Competency and Competency
Are they the same?
Why is Competency important?
Competency is the potential integrator between all HR processes.
But, as the organizational psychologist Paul Sparrow said, when the concepts are not clear organizations “build and integrate HRM systems on a bed of shifting sand”
Download our A-Z guide that lists and clarifies all the concepts and terminology.
Competence and Competency - in the Dictionary
Some dictionaries treat them as having the same meaning –
Business Dictionary1 – Competence
- A cluster of related abilities, commitments, knowledge, and skills that enable a person (or an organization) to act effectively in a job or situation.
Competence indicates sufficiency of knowledge and skills that enable someone to act in a wide variety of situations. Because each level of responsibility has its own requirements, competence can occur in any period of a person’s life or at any stage of his or her career.
Business Dictionary – Competency
The Oxford dictionary has competence as a noun – The ability to do something successfully or efficiently.
In contrast a competency is usually described as an action – a behaviour, skill or use of knowledge.
So competence is a state – the successful achievement of one or more competencies.
Another source2 claims that there is a difference – that competence is about skills, standards and measurement whereas competency is about behaviour, how the standards are achieved.
Since both behaviour and skills, (as opposed to knowledge), are actions the concepts have been confounded.
So – What is the difference between competency and skill?
Some definitions of competency are abbreviated as KSA where K is Knowledge and S is Skill and the A can be ‘abilities’ or sometimes ‘attitudes’.
We define competency as observable Knowledge, Skill and their appropriate Application on the job.
Skill is just one component of competency. Abilities and attitudes are not reliably observable – so best avoided in competency definition.
How are competencies used?
Competencies are statements about the knowledge and skills required for success (competence) in a work or professional role.
What are the 3 types of competencies?
- Values based behaviours typically used in performance management
- Core competencies
- Job specific competencies
They can be split into various categories. Common types of competency with examples are;
- Values of the organisation are those practices critical for mission success – for example Customer Service.
- Core competencies are a type of competency that applies across various roles within an organisation or profession – Communication and Teamwork are examples.
- Functional Competencies are those that apply within a particular organizational function such as HR – example – Job Analysis
- Professional Competencies apply to particular professions such as Accounting – Internal Audit is an example.
- Technical Competencies apply to technical and engineering type roles – an example is Root Cause Fault Analysis
- Clinical Competencies apply to healthcare roles – an example is Patient Confidentiality
- Leadership Competencies are those behaviours and skills that are required to successfully lead a group or organization.
Competencies are normally structured into a heading and overall description with a group of standards (behaviours) that are important in the particular organization.
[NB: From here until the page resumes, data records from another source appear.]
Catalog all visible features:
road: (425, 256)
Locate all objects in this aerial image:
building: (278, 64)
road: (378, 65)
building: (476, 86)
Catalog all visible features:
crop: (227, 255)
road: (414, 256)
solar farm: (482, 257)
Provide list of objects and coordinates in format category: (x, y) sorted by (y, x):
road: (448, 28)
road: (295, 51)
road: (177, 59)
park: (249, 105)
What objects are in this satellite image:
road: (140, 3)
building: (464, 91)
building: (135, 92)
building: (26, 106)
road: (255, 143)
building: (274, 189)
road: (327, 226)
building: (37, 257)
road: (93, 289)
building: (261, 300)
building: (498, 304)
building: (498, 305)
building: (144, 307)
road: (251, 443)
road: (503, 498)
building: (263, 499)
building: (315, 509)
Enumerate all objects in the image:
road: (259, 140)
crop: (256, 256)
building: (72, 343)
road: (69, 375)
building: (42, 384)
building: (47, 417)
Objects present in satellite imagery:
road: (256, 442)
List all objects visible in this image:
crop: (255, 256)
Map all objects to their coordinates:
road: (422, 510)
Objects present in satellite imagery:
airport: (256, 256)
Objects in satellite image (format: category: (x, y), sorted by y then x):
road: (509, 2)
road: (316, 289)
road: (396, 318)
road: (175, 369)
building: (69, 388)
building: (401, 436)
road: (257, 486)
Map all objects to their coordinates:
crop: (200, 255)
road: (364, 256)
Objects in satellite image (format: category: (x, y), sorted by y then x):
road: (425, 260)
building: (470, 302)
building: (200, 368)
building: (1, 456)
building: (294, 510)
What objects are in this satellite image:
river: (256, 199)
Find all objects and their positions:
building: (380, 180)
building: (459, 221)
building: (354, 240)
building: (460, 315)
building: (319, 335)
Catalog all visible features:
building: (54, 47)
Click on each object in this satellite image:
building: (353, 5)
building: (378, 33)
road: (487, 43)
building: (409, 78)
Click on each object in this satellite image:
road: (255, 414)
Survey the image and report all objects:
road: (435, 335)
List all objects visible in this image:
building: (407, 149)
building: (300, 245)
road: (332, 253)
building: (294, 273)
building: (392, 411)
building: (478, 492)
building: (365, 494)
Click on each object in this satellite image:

Competencies become part of a competency model or framework. A large organization will have many competency frameworks covering the various categories, functions and professional/technical disciplines.
How is Competence Used ?
Why is competence important?
Since competence is defined as the achievement of competencies, organizations may choose to define levels of competence. For example Entry Level, Foundation or Advanced. These levels of competence usually have different competency definitions.
Most organizations or disciplines define a level of achievement of the competency set that is required if a person is to be deemed competent – usually a person is deemed competent if achievement is 80% or more. For some critical competencies a 100% achievement is required.
Why are competencies important?
Competencies are important because they provide a role based success model. Job analysis identifies the knowledge and skills (procedural steps) that are needed for successful job performance.
Typically education provides only an overall knowledge set that is often not directly relevant to a specific work environment. Both research and experience show that educational learning does not transfer well to the workplace.
Competency models are therefore critical to
- ensure people can meet job requirements
- improve productivity
- ensure compliance with mandatory regulations
- improve the quality of work output
- reduce the risks of errors
- find staff with the right competencies for projects and roles
Who should be using Competencies
Competency Management is an essential tool for enterprise, especially those involved in knowledge intensive and high reliability activities. Industries such as engineering, technology, healthcare, social services, aviation, transport, oil and gas, mining need to ensure their staff are competent and meet all legal and mandatory requirements in the work activity.